### Exercise input ###

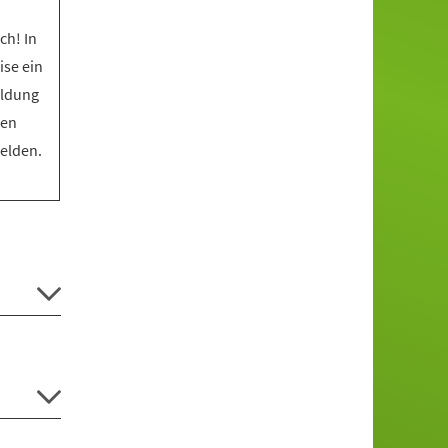
ch! In
ise ein
eldung
den
melden.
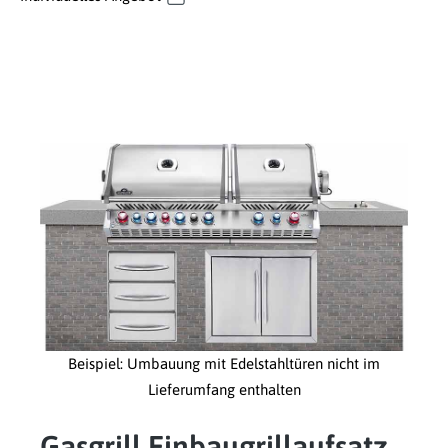
Beispiel: Umbauung mit Edelstahltüren nicht im
Lieferumfang enthalten
Gasgrill Einbaugrillaufsatz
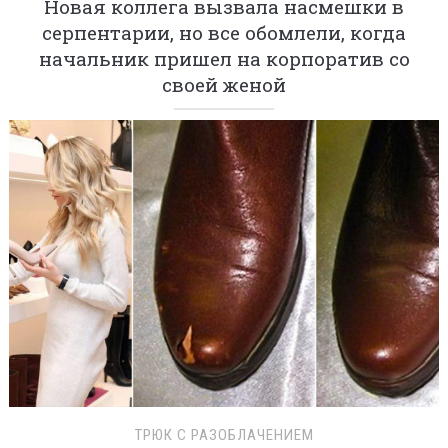
Новая коллега вызвала насмешки в
серпентарии, но все обомлели, когда
начальник пришел на корпоратив со
своей женой
ТРЮК С РАЗОБЛАЧЕНИЕМ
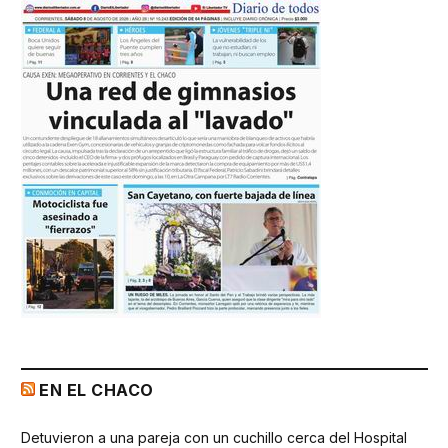
EN EL CHACO
Detuvieron a una pareja con un cuchillo cerca del Hospital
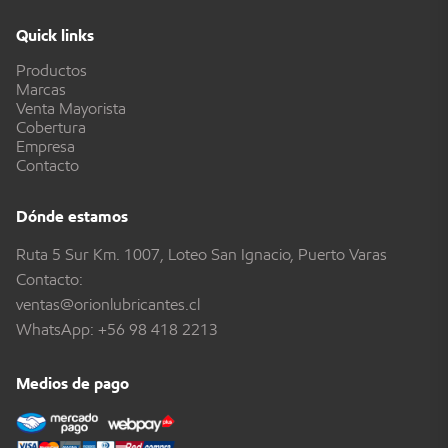
Quick links
Productos
Marcas
Venta Mayorista
Cobertura
Empresa
Contacto
Dónde estamos
Ruta 5 Sur Km. 1007, Loteo San Ignacio, Puerto Varas
Contacto:
ventas@orionlubricantes.cl
WhatsApp:
+56 98 418 2213
Medios de pago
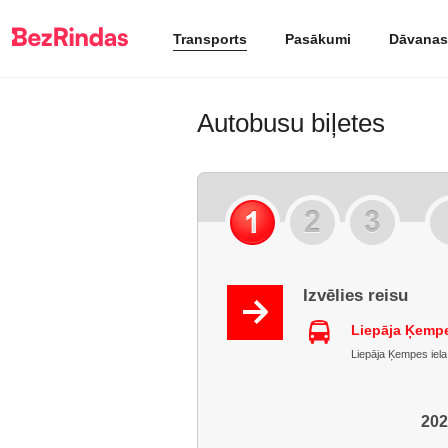
Transports
Pasākumi
Dāvanas
Autobusu biļetes
Izvēlies reisu
Liepāja Ķempe
Liepāja Ķempes iela, 
202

###

◆ What you will do:
A verbatim copy of the records above, without pictures, is required.

◆ Result below:
ch! In
ise ein
eldung
den
melden.
Beispiel: Umbauung mit Edelstahltüren nicht im
Lieferumfang enthalten
Gasgrill Einbaugrillaufsatz
Новая коллега вызвала насмешки в
серпентарии, но все обомлели, когда
начальник пришел на корпоратив со
своей женой
ТРЮК С РАЗОБЛАЧЕНИЕМ
EN EL CHACO
Detuvieron a una pareja con un cuchillo cerca del Hospital
Quick links
Productos
Marcas
Venta Mayorista
Cobertura
Empresa
Contacto
Dónde estamos
Ruta 5 Sur Km. 1007, Loteo San Ignacio, Puerto Varas
Contacto:
ventas@orionlubricantes.cl
WhatsApp:
+56 98 418 2213
Medios de pago
Transports
Pasākumi
Dāvanas
Autobusu biļetes
Izvēlies reisu
Liepāja Ķempe
Liepāja Ķempes iela, 
202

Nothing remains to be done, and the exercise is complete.